There are some important cultural signposts connected with the film, and it should almost be a staple for anyone still attracted by Morrissey’s obsessions. Was it a film he adored? Possibly not, as it may have been too modern. But the fact that Shelagh Delaney wrote the screenplay should be enough to secure its place in cinematic history. She wrote so little after all. She wrote so little after A Taste Of Honey. Everyone should know about A Taste Of Honey, and then there’s the Lion In Love and Sweetly Sings The Donkey which seem lost. And very little else, though there some screenplays along the way. One I think was Charlie Bubbles, though this too seems a lost cinematic moment.

So the fact Shelagh scripted Dance With A Stranger should have been a cause for mass celebration, and there’s little doubt her contribution created exactly the right context for the tellingly tragic tale of how a woman was driven to murder, and was hanged for the crime of passion. Miranda Richardson is wonderful in the lead role, so suitably simultaneously brassy and vulnerable, struggling to get on and get by as part of the ‘50s London demimonde. Rupert Everett is easy to loathe as the spoilt society brat wrecking lives through his own inherent weakness. Better still though are the contributions from two of our great unsung character actors, Ian Holm and Stratford Johns. Best of all behind the bar we see the lovely Joanna Whalley whetting our appetites for her performance as Christine Keeler in Scandal a short while later.

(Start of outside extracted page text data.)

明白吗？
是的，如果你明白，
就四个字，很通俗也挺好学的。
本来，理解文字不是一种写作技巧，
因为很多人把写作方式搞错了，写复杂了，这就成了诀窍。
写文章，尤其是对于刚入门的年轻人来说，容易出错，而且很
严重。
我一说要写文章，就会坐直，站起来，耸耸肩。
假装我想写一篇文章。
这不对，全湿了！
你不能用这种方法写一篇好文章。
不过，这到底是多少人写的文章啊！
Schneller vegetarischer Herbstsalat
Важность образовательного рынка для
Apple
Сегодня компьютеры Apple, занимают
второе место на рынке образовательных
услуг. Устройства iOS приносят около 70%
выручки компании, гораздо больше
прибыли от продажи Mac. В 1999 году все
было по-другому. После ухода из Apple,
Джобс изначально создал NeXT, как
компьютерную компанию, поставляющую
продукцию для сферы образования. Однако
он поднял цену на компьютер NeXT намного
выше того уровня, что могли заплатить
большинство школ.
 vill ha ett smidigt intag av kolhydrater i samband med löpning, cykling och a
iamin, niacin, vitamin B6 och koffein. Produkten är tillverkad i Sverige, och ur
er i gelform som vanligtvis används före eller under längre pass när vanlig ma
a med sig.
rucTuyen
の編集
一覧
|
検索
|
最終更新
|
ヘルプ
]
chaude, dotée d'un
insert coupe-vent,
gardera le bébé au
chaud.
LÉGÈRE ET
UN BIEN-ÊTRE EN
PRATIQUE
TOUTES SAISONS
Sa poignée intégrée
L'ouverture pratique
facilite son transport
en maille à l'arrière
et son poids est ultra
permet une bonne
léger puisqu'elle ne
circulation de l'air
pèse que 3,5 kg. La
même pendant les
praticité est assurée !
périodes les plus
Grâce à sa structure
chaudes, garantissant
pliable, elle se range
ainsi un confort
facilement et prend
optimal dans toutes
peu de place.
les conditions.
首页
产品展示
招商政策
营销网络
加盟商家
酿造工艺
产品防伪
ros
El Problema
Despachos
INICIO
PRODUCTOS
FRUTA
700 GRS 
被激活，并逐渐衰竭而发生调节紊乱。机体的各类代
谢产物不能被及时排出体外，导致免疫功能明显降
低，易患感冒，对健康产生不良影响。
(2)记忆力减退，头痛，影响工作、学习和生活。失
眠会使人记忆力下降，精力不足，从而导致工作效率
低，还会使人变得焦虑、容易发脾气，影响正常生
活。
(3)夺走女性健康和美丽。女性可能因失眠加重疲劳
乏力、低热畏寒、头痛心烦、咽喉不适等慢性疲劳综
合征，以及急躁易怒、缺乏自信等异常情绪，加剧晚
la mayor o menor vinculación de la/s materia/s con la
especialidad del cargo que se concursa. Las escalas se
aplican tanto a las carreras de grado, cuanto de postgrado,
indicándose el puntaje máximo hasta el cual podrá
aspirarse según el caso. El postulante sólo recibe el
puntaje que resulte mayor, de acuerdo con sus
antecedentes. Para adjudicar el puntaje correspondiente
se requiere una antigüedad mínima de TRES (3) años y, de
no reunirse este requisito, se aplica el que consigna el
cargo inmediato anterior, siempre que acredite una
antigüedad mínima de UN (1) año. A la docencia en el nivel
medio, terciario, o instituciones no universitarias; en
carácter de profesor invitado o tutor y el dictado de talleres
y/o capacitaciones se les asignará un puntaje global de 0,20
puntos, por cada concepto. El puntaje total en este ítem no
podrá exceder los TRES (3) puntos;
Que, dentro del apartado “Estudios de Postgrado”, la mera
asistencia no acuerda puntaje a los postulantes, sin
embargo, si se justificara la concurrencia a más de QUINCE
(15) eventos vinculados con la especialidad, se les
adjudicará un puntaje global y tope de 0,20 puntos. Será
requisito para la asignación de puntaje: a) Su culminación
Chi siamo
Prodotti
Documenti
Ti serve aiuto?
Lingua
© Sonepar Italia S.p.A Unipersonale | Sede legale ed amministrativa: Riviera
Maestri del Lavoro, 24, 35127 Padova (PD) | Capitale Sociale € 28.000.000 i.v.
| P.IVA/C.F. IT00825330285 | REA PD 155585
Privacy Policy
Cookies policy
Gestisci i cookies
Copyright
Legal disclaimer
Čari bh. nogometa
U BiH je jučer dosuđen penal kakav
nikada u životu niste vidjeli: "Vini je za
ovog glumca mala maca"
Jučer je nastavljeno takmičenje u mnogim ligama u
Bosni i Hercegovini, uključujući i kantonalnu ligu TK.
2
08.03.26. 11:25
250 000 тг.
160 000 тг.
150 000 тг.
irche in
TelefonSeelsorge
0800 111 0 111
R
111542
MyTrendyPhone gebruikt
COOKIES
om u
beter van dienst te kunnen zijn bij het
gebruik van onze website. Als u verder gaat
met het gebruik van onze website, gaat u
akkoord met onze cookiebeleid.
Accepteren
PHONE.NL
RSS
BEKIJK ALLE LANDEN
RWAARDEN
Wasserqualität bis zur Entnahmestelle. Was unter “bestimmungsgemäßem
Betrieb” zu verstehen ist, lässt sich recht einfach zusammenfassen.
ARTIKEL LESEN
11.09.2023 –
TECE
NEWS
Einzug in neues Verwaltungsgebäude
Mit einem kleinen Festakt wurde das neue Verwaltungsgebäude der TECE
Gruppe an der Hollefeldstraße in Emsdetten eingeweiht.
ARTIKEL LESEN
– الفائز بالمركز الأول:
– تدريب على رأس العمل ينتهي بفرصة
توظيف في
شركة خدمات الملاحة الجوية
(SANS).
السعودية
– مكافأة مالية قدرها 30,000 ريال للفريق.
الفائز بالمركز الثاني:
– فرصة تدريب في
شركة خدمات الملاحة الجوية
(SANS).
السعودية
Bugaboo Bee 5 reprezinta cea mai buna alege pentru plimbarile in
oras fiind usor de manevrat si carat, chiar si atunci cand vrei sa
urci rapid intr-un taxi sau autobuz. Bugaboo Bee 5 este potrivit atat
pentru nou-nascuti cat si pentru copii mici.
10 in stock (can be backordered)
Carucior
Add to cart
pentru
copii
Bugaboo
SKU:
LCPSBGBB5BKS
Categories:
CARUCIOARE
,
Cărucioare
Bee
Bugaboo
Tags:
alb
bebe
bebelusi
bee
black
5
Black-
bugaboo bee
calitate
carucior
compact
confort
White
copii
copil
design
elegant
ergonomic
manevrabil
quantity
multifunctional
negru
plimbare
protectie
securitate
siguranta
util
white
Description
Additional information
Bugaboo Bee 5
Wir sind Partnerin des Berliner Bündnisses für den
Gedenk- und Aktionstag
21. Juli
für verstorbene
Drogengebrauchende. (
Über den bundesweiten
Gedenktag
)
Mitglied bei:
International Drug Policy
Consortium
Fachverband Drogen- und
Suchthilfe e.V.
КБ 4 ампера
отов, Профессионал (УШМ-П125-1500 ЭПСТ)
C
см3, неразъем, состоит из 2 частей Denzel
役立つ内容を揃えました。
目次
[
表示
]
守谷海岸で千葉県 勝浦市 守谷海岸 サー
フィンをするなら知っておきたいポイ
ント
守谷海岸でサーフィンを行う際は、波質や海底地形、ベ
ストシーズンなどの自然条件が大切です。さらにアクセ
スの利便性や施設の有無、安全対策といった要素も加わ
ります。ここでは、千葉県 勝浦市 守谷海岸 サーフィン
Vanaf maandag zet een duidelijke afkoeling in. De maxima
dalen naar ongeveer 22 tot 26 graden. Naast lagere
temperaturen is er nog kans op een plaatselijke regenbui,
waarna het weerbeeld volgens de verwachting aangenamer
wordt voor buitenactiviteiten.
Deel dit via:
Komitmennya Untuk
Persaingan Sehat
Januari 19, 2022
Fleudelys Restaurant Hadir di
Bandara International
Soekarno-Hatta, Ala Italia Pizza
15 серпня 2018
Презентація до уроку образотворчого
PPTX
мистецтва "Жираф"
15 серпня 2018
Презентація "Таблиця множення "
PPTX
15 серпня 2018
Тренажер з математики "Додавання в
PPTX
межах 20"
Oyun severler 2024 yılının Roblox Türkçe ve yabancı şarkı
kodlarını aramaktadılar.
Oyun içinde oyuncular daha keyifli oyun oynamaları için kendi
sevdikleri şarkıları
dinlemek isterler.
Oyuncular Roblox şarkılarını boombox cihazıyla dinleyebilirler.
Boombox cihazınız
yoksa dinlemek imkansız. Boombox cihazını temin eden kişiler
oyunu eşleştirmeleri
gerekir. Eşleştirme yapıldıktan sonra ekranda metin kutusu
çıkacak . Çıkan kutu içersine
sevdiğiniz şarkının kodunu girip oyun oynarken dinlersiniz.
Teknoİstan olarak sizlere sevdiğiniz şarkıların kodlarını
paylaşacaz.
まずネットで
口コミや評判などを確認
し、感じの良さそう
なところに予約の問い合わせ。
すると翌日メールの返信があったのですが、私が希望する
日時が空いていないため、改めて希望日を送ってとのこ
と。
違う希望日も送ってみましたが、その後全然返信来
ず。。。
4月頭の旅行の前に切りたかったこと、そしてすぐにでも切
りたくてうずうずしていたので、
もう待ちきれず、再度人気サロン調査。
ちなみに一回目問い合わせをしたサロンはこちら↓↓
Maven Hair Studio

Indeed there are enough cultural signposts here to seize upon and immortalise but somehow we seem not to have. And now it’s found a home in the bargain basement, which is somehow appropriate. I can at least apply some context of my own and link it to a book it somehow seemed perfectly to go with. Does anyone remember Peter Turner’s book of doomed and damned romance, Film Stars Don’t Die In Liverpool, from the mid-80s about the final days of Hollywood bad girl Gloria Grahame, one of America’s femme noir, who somehow ended up in Liverpool, finishing her days a long way from the glamour and glitter of the silver screen. I always seem to associate that beautiful book with Dance With A Stranger. There is that same sense of tarnished beauty, beauty leading everyone down blind alleys, blind alleys leading to ridiculous love and devotion, devotion going unrewarded, rewards not being worth the price, and the price being well out of the reach of anyone who should, who should what?

Did anyone ever make a movie out of Film Stars Don’t Die In Liverpool? I don’t remember one, but I love the idea now more than ever.